Pick out every line below that contains the string "postfix", and copy each one in full. Matching is case-sensitive.

» **Material for the task**

———

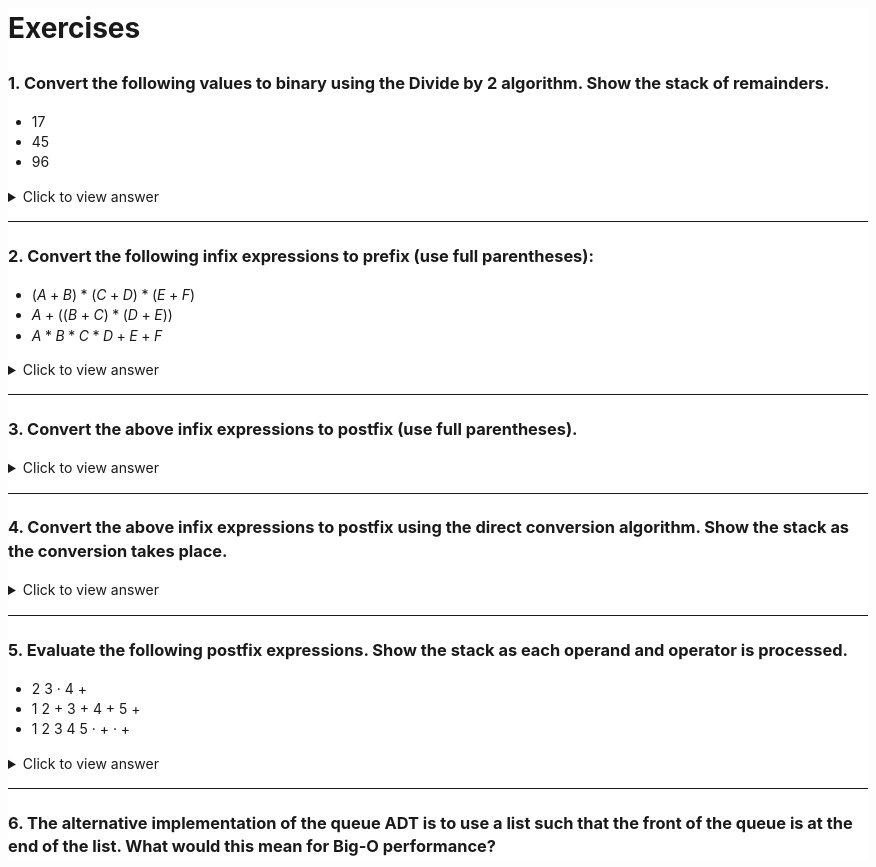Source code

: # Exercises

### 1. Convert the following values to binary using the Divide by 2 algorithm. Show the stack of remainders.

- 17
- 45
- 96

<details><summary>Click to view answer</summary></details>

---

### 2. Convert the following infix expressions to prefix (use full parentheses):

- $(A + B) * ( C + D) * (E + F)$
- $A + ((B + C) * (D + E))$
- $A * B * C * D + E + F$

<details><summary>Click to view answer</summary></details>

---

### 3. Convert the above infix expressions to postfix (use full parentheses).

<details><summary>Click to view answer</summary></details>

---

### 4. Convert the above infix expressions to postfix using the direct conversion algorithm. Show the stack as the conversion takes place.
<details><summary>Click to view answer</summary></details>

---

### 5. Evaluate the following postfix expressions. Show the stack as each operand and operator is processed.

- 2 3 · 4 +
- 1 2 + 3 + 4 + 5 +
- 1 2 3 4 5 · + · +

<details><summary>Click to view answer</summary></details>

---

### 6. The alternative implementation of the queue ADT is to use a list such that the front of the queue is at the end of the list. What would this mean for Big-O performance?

———

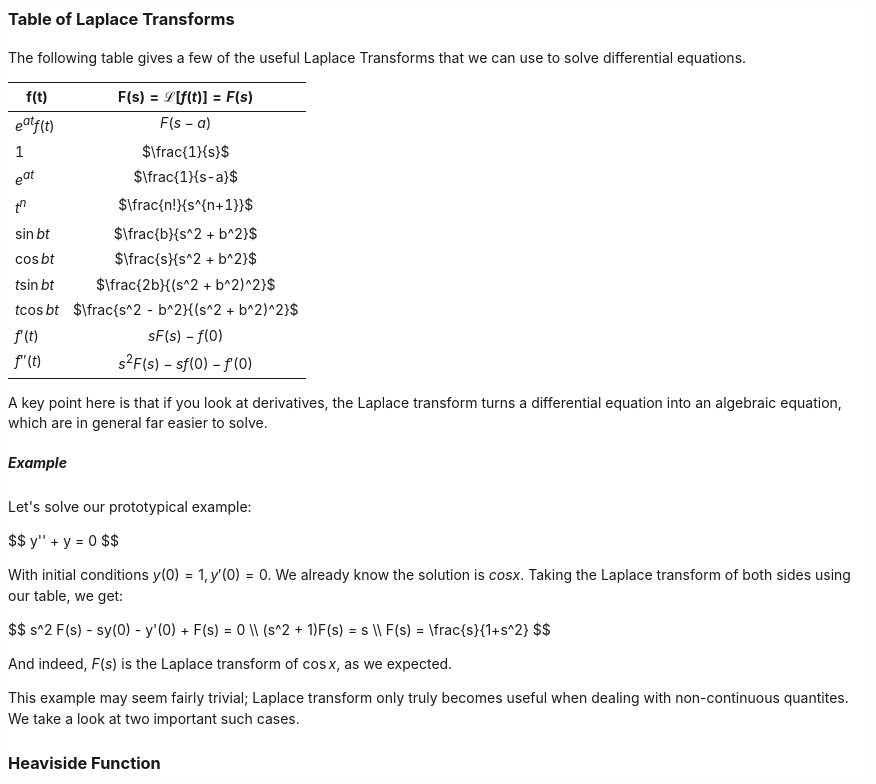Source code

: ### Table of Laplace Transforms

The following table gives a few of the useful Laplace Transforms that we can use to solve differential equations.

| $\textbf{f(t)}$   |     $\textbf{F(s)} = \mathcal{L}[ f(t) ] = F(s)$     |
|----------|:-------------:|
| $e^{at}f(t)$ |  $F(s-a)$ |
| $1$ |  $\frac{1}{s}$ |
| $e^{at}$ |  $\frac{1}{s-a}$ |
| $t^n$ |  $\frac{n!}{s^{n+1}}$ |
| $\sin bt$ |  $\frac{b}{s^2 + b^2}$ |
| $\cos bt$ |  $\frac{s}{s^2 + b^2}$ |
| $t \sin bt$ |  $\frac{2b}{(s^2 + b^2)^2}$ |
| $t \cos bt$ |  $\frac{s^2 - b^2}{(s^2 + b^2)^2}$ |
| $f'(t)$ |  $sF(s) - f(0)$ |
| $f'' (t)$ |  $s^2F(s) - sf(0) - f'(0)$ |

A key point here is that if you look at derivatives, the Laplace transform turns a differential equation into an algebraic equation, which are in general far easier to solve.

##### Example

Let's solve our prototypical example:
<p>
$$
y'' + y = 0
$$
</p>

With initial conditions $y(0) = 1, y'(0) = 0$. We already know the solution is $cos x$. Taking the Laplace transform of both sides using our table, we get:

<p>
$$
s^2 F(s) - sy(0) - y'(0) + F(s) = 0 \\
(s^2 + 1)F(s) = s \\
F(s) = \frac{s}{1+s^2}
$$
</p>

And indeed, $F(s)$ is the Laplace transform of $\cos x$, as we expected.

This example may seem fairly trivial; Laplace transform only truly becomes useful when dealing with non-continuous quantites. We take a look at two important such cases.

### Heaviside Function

———

» **Solution**
### 3. Convert the above infix expressions to postfix (use full parentheses).
### 4. Convert the above infix expressions to postfix using the direct conversion algorithm. Show the stack as the conversion takes place.
### 5. Evaluate the following postfix expressions. Show the stack as each operand and operator is processed.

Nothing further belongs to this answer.